Ce terme hébreu se trouve dans des textes bibliques ou extrabibliques des deux ou trois siècles avant notre ère, ce qui veut dire que dans certaines mouvances du judaïsme, une représentation de la résurrection ou du relèvement a pris forme peu à peu.
Un parcours dans la tradition juive et dans la tradition chrétienne va nous permettre de préciser que – contrairement à ce que pensent beaucoup – le concept de résurrection n’est pas une création du christianisme. A la suite de Jésus, Rabbi Yeshua, ce sont des juifs convaincus qui ont lancé la tradition chrétienne, et ils l’ont fait de l’intérieur de leur tradition juive, avec les matériaux spirituels hébraïques préexistants ; et cela pour rendre compte de ce qu’ils affirmaient avoir expérimenté dans leur relation avec Jésus. Cette résurrection était pour eux annonciatrice de leur propre résurrection, à condition que leur mode de vie les y prédispose.
Il faut peut-être aussi clarifier le fait que l’idée de résurrection telle qu’on la découvre dans la Bible ne correspond pas à l’idée grecque d’immortalité. Dans la conception grecque, l’âme humaine est incorruptible par nature, c’est une étincelle divine tombée de l’Olympe, donc dès que la mort survient et qu’elle la libère des liens du corps, cette âme rejoint automatiquement la divinité. La matérialité du corps était ressentie comme une fâcheuse entrave à sa destinée éternelle.
Dans la Bible, on voit que la personne humaine tout entière n’échappe pas au fait de tomber au pouvoir de la mort. L’âme (nefesh) va devenir prisonnière du sheol tandis que le corps (basar) pourrira dans le tombeau. Mais ce n’est qu’un état transitoire dont l’être humain va ressurgir, vivant d’une vie nouvelle à l’appel de Dieu. Dieu étant créateur et sauveur, il n’abandonne pas ses créatures. L’homme se relève alors de la terre où il gisait, il se réveille du sommeil où il avait glissé.
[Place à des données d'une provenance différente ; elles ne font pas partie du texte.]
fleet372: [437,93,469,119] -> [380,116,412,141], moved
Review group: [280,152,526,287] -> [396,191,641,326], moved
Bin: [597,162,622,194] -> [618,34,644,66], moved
Ecoutons la tonalité du psaume 88 :
« Que ma prière parvienne jusqu’à toi, tends l’oreille à ma plainte ! On me compte parmi les moribonds, me voici comme un homme fini, reclus parmi les morts, comme les victimes couchées dans la tombe, et dont tu perds le souvenir car ils sont coupés de toi…
Tu m’as déposé dans les profondeurs de la fosse. Feras-tu un miracle pour les morts ? Les trépassés se lèveront-ils pour te célébrer ? Dans la tombe peut-on dire ta fidélité et dans l’abîme ta loyauté ?
Dans l’Orient ancien, le mystère de la mort et de la vie était souvent évoqué dans des mythes où un dieu ressuscite. Comme la résurrection printanière de la vie qui renaît après l’hiver, Osiris en Egypte, Tammouz en Mésopotamie, Baal en Canaan, inscrivaient chaque année leur cycle de renaissance dans la vie des hommes. Pour les populations pastorales et agricoles de cette région, cette représentation était à l’image de la nature qui meurt et qui renaît, et des rituels sacralisaient ce drame de la condition humaine mortelle en lien avec le cosmos.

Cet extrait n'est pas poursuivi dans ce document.